The Arniston Vault is a 15th-century structure recessed from the Arniston Aisle. It features a roll-moulded basket arch doorway with a boarded timber door, a quatrefoil window above, and a heraldic shield bearing the lion rampant set in the gablehead. The roof is a concrete slab.
The 15th-century south transept is a gabled structure with two buttressed bays and an overlapping stone slab roof. The cavetto cornice is decorated with carved grotesques and floral motifs. The south elevation contains a three-light traceried window with a raised heraldic device in the gablehead. A sundial dated 1705 is set across the angle to the outer left (the gnomon is missing). The west elevation has a roll-moulded basket arch doorway in the bay to the left with a boarded timber door, and a window in the bay to the right. The east elevation contains a wall monument in the bay to the left.
The 12th-century apse has been largely rebuilt and features two roll-moulded round arched windows with an eaves cornice and conical roof.
The interior is entered through a porch in the tower and a lobby. An open timber wagon roof spans the space above pitched pine pews and heritors boxes. Decorative barley sugar balusters ornament the steps to the pulpit, and a pierced timber communion table is provided. A pointed arched arcade opens to the north transept, with a painted organ located in the left arch. The north transept has a shouldered arched arcaded east wall to the Arniston Aisle with a door to the left. A pierced timber screen and round arch with scalloped capitals lead to the apse. The south transept has a pointed tunnel roof, a 19th-century wall-tomb with a gothic carved surround on the west wall, a segmental arched tomb on the south wall below the window, and an aumbry and piscina on the east wall with a door to the right.
Three churches have stood within the walls of Borthwick Churchyard. The first church, built before 1153, was known as "Lochfeureur" and dedicated to St. Kentigern (also known as St. Mungo). David I granted it to the Priory of Scone in the diocese of St. Andrews, remaining under that authority until 1283 when it became an independent rectory. Around the 1430s, probably at the time Borthwick Castle was being constructed, the Borthwick family commissioned the South Aisle. The carved stone flora adorning the eaves cornice is thought to have been inspired by foliage found locally and also seen at Rosslyn and Crichton.
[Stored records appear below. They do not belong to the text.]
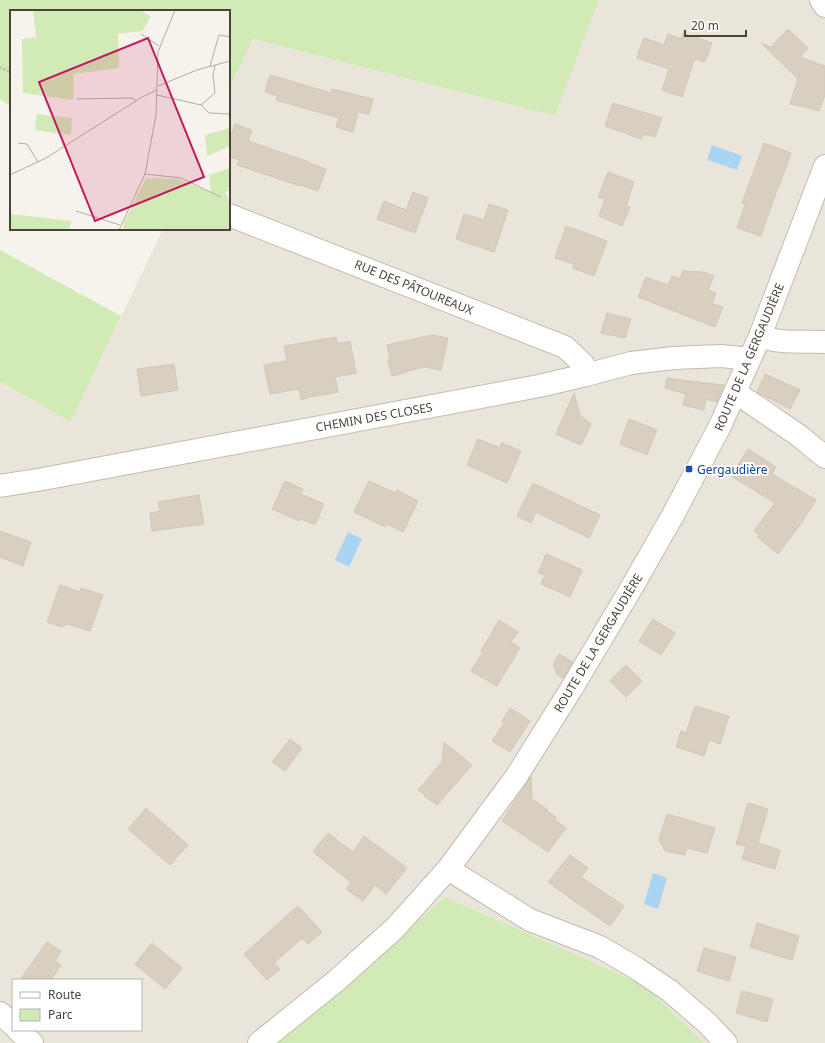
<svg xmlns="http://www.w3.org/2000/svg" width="825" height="1043" viewBox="0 0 825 1043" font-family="'Noto Sans',sans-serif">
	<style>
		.residential { fill: #eae5da; fill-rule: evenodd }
		.green { fill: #d2eab5 }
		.water { fill: #a9d4f2 }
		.building { fill: #d8cfc1; stroke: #d3c7b4 }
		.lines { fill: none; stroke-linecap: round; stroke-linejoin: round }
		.minor-casing { stroke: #c2bbae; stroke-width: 24 }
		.path { stroke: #c4b79f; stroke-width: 2.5; stroke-dasharray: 2 2; stroke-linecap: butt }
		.minor { stroke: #fff; stroke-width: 22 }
		.transit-dot { fill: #1a4fb4; stroke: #fff; stroke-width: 1.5 }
		.labels { text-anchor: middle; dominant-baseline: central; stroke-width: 4; stroke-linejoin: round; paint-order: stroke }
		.street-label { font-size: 12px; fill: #4b4439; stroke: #fff }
		.transit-label { font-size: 12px; fill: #164399; stroke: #fff; text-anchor: start }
		.inset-road { fill: none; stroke: #b2ada4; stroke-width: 1 }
		.view { fill: #c2185b; fill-opacity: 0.15; stroke: #c2185b; stroke-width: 2 }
		.inset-edge { fill: none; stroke: #4b4439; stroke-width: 2 }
	</style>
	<rect width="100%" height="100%" fill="#f6f3ec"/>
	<!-- residential -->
	<path class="residential" d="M599,0H825V1043H704L644,985L445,897L278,1043H0V382L71,422L163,229H229V89L253,39L555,116ZM13,980H141V1030H13Z"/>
	<!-- green -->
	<path class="green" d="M0,0H599L555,116L253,39L229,89V11H11V107L0,99Z
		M0,250L121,316L71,422L0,382Z
		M445,897L644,985L704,1043H278Z"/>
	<!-- water -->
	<path class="water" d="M712,145L742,156L737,170L707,160Z
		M348,532L362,539L349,567L335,560Z
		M653,873L667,878L658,909L644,904Z"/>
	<!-- building -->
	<path class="building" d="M788,29L808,48L800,57L825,66V95L819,111L802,106L790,104L798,79L761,43L771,47Z
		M683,33L712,43L705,62L696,59L695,61L694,60L682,97L662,90L669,69L637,58L638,54L644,38L664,45L668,34L681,39Z
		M270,75L331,93L332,89L373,99L369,114L358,112L353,132L336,127L339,118L276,100L278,96L265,92Z
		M613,103L662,118L655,137L643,134L641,139L605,126Z
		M235,124L252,130L248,141L309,162V163L326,169L318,191L300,185V186L237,165L239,160L229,156V141Z
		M764,143L791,153L779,187H778L761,236L737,228L745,205L742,203Z
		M608,172L634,182L626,206L630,207L622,226L599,216L605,199L598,197Z
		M413,192L428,198L415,233L377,219L384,201L406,210Z
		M489,204L508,210L494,252L456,239L464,214L484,220Z
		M566,226L607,241L594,276L573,268L574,264L555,258Z
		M683,271L703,272L714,276L708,290L716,293L712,304L723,307L715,327L638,297L646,277L668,285L672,276L680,279Z
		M607,313L631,319L625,338L601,333Z
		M432,335L448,338L441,370L425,367L408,371L407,372L392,376L388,361L390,358L387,345Z
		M336,337L337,344L350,341L356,373L335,377L338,392L310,397L301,400L299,389L270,394L264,365L287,361L284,346Z
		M174,364L178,390L141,396L137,369Z
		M765,374L800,390L790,409L757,392Z
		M667,378L688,381L724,385L717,402L706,399L704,410L683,405L686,394L665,388Z
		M574,393L580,415L591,424L581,445L556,434Z
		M629,419L657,430L647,455L620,444Z
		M478,439L500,448L502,443L521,451L507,483L467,465Z
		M748,449L776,467L772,474L816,500L802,522L778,554L757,537L759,535L754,531L775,503L731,476Z
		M285,481L303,489L301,494L324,504L315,525L301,519L299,521L272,509Z
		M369,481L395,493L397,490L418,501L403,532L387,524L385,527L354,512Z
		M533,483L600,515L589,538L536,512L531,523L517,516Z
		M199,495L204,524L152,531L150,513L160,511L158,502Z
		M0,531L31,542L23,566L0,557Z
		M546,554L582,570L570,597L541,584L545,575L538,573Z
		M60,585L80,592L81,588L103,595L90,631L68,624L61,627L47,622Z
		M653,619L675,633L661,655L639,641Z
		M499,620L518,632L511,642L520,648L497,686L471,671L483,652L481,651Z
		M559,654L573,662L563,678L557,674L553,665Z
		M626,665L642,681L626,697L610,681Z
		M695,706L729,716L720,744L709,740L704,756L676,747L681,731L686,733Z
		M510,708L530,721L510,752L492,741L504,723L502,721Z
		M290,739L302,748L285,771L272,762Z
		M444,742L472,765L437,805L424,796L425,795L418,790L442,762Z
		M531,776L532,799L547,809L546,810L556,817L555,820L566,828L548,852L502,821Z
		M748,803L768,809L758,843L780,850L775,869L742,859L746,846L736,844Z
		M146,808L188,845L170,865L128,829Z
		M667,814L715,828L707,853L687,848L685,855L665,851L659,839Z
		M328,833L353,852L364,836L407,868L386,894L375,885L363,901L346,889L351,882L313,852Z
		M570,855L588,868L581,877L624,906L610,926L567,896L548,882Z
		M298,906L322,932L308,944L302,938L274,963L280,969L267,980L244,954Z
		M757,923L799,936L792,960L750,947Z
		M47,942L61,951L55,961L61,965L51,980H20Z
		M152,943L182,968L165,989L135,964Z
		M704,948L736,957L729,981L697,971Z
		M742,991L773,999L767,1022L736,1013Z"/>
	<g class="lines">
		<defs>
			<path id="minor" d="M821,0L825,6
				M229,215L565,347L583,364L586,375
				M760,336C778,344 805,341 825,342
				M735,392L798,435L825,457
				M0,486L43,479L539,386L586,375L631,363L674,358L721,356L741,358L748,362
				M448,869L530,920L600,947L636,968L670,991L707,1023L726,1043
				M0,1013L13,1025
				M18,1030L32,1043
				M259,1043L336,981L395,928L448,869L516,777L570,691L629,592L673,515L720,426L760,336L825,166"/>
		</defs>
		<!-- minor casing -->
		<use href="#minor" class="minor-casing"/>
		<!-- path -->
		<path class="path" d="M0,67L11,73"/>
		<!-- minor -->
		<use href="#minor" class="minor"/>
	</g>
	<!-- markers -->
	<rect class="transit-dot" x="685" y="465" width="8" height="8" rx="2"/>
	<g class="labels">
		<!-- street labels -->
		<g class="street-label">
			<text transform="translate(414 287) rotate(22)">RUE DES PÂTOUREAUX</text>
			<text transform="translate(749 357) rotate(-67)">ROUTE DE LA GERGAUDIÈRE</text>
			<text transform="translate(374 417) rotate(-10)">CHEMIN DES CLOSES</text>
			<text transform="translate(598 643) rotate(-59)">ROUTE DE LA GERGAUDIÈRE</text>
		</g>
		<!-- transit labels -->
		<g class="transit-label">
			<text x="697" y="469">Gergaudière</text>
		</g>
	</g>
	<!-- overview -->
	<g transform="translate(10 10)">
		<rect width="220" height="220" fill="#f6f3ec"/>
		<path d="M23,0H130L141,7L132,21L108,24L109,58L64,64L63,90L13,83L12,29L26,27ZM27,104L62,108L61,125L25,120ZM220,118V136L197,146L195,125ZM220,158V180L215,182L220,192V220H113L114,212L136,168L167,169L201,182L199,165ZM0,204H1L61,211L59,220H0Z" fill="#d2eab5"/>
		<path class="inset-road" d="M131,24L149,36M200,56L209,25L220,27M148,76L187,60L220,51M147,85L191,95L205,83L203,65L205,55M67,89L122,88L127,91M191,95L199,103L220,104M8,133L17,134L28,152M135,164L171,168L211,187M0,165L36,148L132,87L147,80M66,201L110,215M109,220L135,164L146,105L148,42L165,0"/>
		<path class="view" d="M138,28L194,167L85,211L29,72Z"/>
		<rect width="220" height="220" class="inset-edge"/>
	</g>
	<!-- legend -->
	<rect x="12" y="979" width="130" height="52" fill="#ffffff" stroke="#b7b4b0"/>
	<rect x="20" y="992" width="20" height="6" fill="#ffffff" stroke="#b7b4b0"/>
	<text x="48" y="999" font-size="12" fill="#4b4439">Route</text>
	<rect x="20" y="1009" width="20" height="12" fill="#d2eab5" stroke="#b7b4b0"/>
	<text x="48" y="1019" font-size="12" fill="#4b4439">Parc</text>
	<!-- scale -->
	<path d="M685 30v6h61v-6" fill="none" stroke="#4b4439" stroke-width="2"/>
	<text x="691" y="30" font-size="12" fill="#4b4439" stroke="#ffffff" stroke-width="3" paint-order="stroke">20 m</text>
</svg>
The grotesques interspersed among the flora represent joy, grief, mockery, surprise, cunning, singing, resignation, merriment, and death. Effigies of a knight and his lady—suggested to be William, 1st Lord Borthwick (died 1470), and his wife—were originally in a wall tomb in this aisle and are now in the nave. In 1449 the church was annexed by Sir William Crichton to the prebend of the new collegiate church at Crichton, only regaining independence in 1596 through a petition by the authority of James VI, when it became known as Borthwick Church.
The first church burned down in 1775, leaving little more than the medieval apse. The second church was built in the north west corner of the churchyard near the present gate. Described in the Statistical Account as "neat, commodious and substantial," a sketch in the Heritors Minutes shows it was simple in form with a piended roof and an ogee-roofed tower. This building's life was short; by 1860 the growing congregation necessitated a new building. David Kidd, inventor of the gummed envelope and proprietor of Inveresk Paper Mills, offered £3,400 towards the construction of a church in memory of his parents, which explains why the Kidd crest appears on the north wall. To keep costs within this sum, the 15th-century south aisle was converted into the vestry, and the remains of the original church—essentially the medieval apse—were incorporated into the new building. The resulting structure is unmistakably Victorian yet retains hints of its medieval roots. Since 1981 various parts of the church have undergone restoration.